The long journey home
Deutsche Bank inserted two bold new financial targets into its annual report in 2000. Thanks to “the enhancement of our organisational structure”, the German bank committed itself to “planned annual growth in earnings per share of at least 15 percent” for the subsequent three years, and an average annual return on equity of “more than 15 percent”.
The plans did not pan out. Earnings per share in 2003 were just a quarter of what was achieved three years earlier. Deutsche did manage 6 percent annual EPS growth between 2000 and 2007, but then the financial crisis reset profitability at a much lower level. The firm eked out EPS of 1.31 euros last year, 85 percent less than in 2000. Return on equity over the past 15 years has averaged 7 percent, less than half the target level. The share price was as high as 91 euros in 2001. It closed on March 24 at barely more than a third of that, at 32.50 euros.
Deutsche’s ride over the past 15 years is not unusual. Back in 2001, its growth and profitability targets were standard stuff for investment banks. No one seemed to worry that such high returns can only be earned in a competitive industry by taking high risks or breaking laws against unfair practices. Nor was Deutsche’s experience especially bad compared to some rivals. It did not need a takeover or a direct government rescue.

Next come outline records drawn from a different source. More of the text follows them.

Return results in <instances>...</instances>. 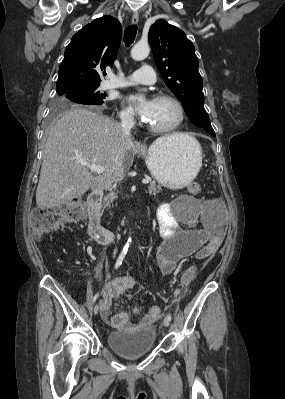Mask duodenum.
Listing matches in <instances>:
<instances>
[{
  "label": "duodenum",
  "instance_id": "410a0bca",
  "mask_svg": "<svg viewBox=\"0 0 285 399\" xmlns=\"http://www.w3.org/2000/svg\"><path fill=\"white\" fill-rule=\"evenodd\" d=\"M103 193L96 189L88 198V230L90 236L99 243L113 242L123 237L118 230H111L101 222L100 205Z\"/></svg>",
  "mask_w": 285,
  "mask_h": 399
}]
</instances>
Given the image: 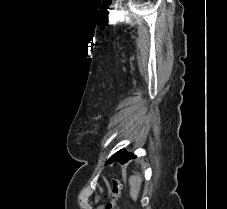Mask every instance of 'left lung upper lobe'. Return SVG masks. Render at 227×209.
I'll use <instances>...</instances> for the list:
<instances>
[{"label": "left lung upper lobe", "instance_id": "obj_1", "mask_svg": "<svg viewBox=\"0 0 227 209\" xmlns=\"http://www.w3.org/2000/svg\"><path fill=\"white\" fill-rule=\"evenodd\" d=\"M127 152L124 151V150H120L118 152H116L114 155H112L109 159V161L107 162V164L109 163H112L114 161H118L120 162V160L124 157V155L126 154Z\"/></svg>", "mask_w": 227, "mask_h": 209}]
</instances>
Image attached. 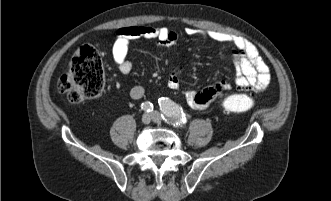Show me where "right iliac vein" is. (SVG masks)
I'll return each mask as SVG.
<instances>
[{"instance_id": "obj_1", "label": "right iliac vein", "mask_w": 331, "mask_h": 201, "mask_svg": "<svg viewBox=\"0 0 331 201\" xmlns=\"http://www.w3.org/2000/svg\"><path fill=\"white\" fill-rule=\"evenodd\" d=\"M151 119H152L151 114L145 113V114L142 116V122H143L144 124H149V123L151 122Z\"/></svg>"}]
</instances>
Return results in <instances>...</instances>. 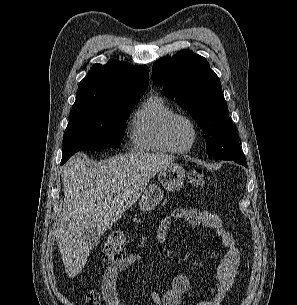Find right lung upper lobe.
I'll use <instances>...</instances> for the list:
<instances>
[{
  "mask_svg": "<svg viewBox=\"0 0 297 305\" xmlns=\"http://www.w3.org/2000/svg\"><path fill=\"white\" fill-rule=\"evenodd\" d=\"M149 84V68L110 60L95 64L80 82L72 107L107 104L127 98L142 97Z\"/></svg>",
  "mask_w": 297,
  "mask_h": 305,
  "instance_id": "1",
  "label": "right lung upper lobe"
}]
</instances>
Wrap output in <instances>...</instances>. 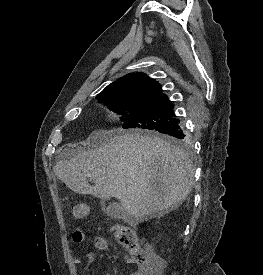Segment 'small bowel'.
Masks as SVG:
<instances>
[{"mask_svg":"<svg viewBox=\"0 0 263 275\" xmlns=\"http://www.w3.org/2000/svg\"><path fill=\"white\" fill-rule=\"evenodd\" d=\"M90 236H88L84 231L82 230H76L73 235H72V240L74 243H82L84 242L85 240H87ZM91 240L93 242V245L96 249L98 250H101V251H105L108 249V242L105 238L103 237H100V236H93L91 237ZM92 261V257H89V262ZM74 262L77 264V265H80L82 266L83 263L81 261V259L79 258L78 256V253H75L74 255ZM127 262L131 265H134L131 258H129L127 260ZM105 275H112L110 273H106ZM131 275H141V272L139 269L135 270L134 272L131 273Z\"/></svg>","mask_w":263,"mask_h":275,"instance_id":"small-bowel-1","label":"small bowel"}]
</instances>
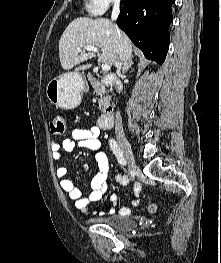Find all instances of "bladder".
Wrapping results in <instances>:
<instances>
[{
	"label": "bladder",
	"mask_w": 221,
	"mask_h": 263,
	"mask_svg": "<svg viewBox=\"0 0 221 263\" xmlns=\"http://www.w3.org/2000/svg\"><path fill=\"white\" fill-rule=\"evenodd\" d=\"M98 225L110 227L119 231H130L136 227V220L129 216L108 215L90 219Z\"/></svg>",
	"instance_id": "1"
}]
</instances>
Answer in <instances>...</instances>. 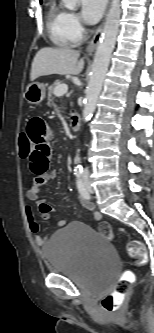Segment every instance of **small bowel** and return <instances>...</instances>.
<instances>
[{"label": "small bowel", "instance_id": "1", "mask_svg": "<svg viewBox=\"0 0 154 333\" xmlns=\"http://www.w3.org/2000/svg\"><path fill=\"white\" fill-rule=\"evenodd\" d=\"M26 134L32 142V150L30 153L29 166L34 174L33 181L27 191V197L31 201H35L38 210L41 214V218L45 221H49L52 218L55 210L50 206L46 200L40 197L41 187L45 185L49 180L54 179L57 176L55 170H50L51 161V136L52 132L48 124L41 118L34 117L30 119L27 125ZM81 203L92 212L93 219L99 221L101 214L94 209V205L87 199L81 196ZM27 219L29 229L34 235L35 242L42 246L46 243L47 237H43L39 234L40 226L35 220L32 210L27 207ZM56 224L60 227L66 225V221L58 220Z\"/></svg>", "mask_w": 154, "mask_h": 333}]
</instances>
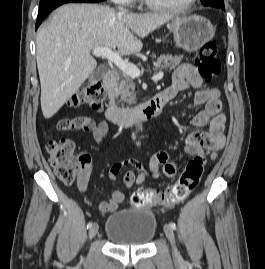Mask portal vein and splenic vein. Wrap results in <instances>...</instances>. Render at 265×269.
<instances>
[{"label": "portal vein and splenic vein", "instance_id": "portal-vein-and-splenic-vein-1", "mask_svg": "<svg viewBox=\"0 0 265 269\" xmlns=\"http://www.w3.org/2000/svg\"><path fill=\"white\" fill-rule=\"evenodd\" d=\"M93 55L97 57H104L110 62L114 63L120 70H122L127 75L132 78H138L142 72L134 64L124 61L117 53L113 52L110 48L107 47H96L92 51ZM164 73L161 71L158 74L152 77L154 82L159 81L163 78Z\"/></svg>", "mask_w": 265, "mask_h": 269}]
</instances>
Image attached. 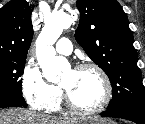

Still, the lender that had been a distinguished servant of the German economy since its founding in 1870 and that had survived wars and dismemberment could have done better. The problem was not the decision, made in the 1980s, to expand from the traditional businesses of lending and trade finance into capital markets. That looked like a typically canny move from a bank with a reputation for taking only measured risks and making long-term commitments.
It made sense for Deutsche to follow its business customers, which increasingly wanted to use markets to raise capital and hedge risks. At first, the bank wisely followed a path of steady internal development. The 1989 purchase of a leading if somewhat diminished investment banking franchise, the UK’s Morgan Grenfell, was riskier, but the capital markets business was probably still small enough for the old-style bankers to manage.
Soon, though, it lost its way. I had a notion of the problem sometime around 2000, when I was an equity analyst. A presentation by Rolf Breuer, then Deutsche’s chief executive, left me worried.
What troubled me then was his attitude, which was something between blind optimism and dangerous hubris. In particular, I was worried by his enthusiasm for what were sometimes euphemistically known as transaction businesses – profiting from very short-term positions in currencies, debt instruments and derivatives.
Breuer was sure Deutsche would be the place the best traders wanted to work, because his bank offered them strong capital backing and the freedom to exercise their talents. Gradually, he said, the trading franchise would help build the bank’s presence in underwriting securities and advising companies.
At the time, I could not articulate exactly what was wrong with his argument. In retrospect, I think Breuer’s big mistake was to underestimate the importance of corporate culture. Neither he nor his successor Josef Ackermann, imported from the investment bank at Credit Suisse, really understood how the new businesses undermined Deutsche’s greatest strengths.
The push into capital markets did serve its customers, but the emphasis on trading took the bank far away from its traditional corporate mission. In the trading business, the customers were mostly other financial institutions, not real-economy companies and their owners. Long-term relationships are essential in lending, scarce in trading. Lending is essentially a partnership, trading a contest. Deutsche was a quintessentially German lender yet now wanted to be a global trading powerhouse.
Considering the differences, it is not surprising that the ingrained Deutsche culture was all wrong for trading. The bank had a crucial role in the German establishment. Its leaders were expected to be thoughtful partners to politicians and industrialists. Alfred Herrhausen, the chief executive who first moved the bank towards capital markets, was well known for his moral analysis of poor countries’ excessive debts.
The trading culture is pretty much the exact opposite. It is greedy, boastful and hovers between the amoral and the immoral.
Managers who excelled at the old-style Deutsche were ill-suited for this new business. Breuer should have realised that it would take at least a generation to create a management board capable of supervising and balancing both new and old activities. The crisis has probably accelerated the change.
In the past six years, Deutsche has regrouped. It wants to expand in what the industry now calls global transaction banking: the traditional business of helping companies manage their cash flows. It also is building up asset management, which offers steady revenue and usually rewards longer-term thinking.
The trading business has been cut back and further reductions are expected from an imminent strategic review. The Deutsche of 2020 could well end up looking more like an internationalised version of the bank of 1985 than the 2005 “flow monster”.
The financial bubble and bust of the 2000s teaches many lessons about financial excess. The saga of Deutsche bank teaches something relevant to every organisation: it is hard and dangerous to change corporate cultures.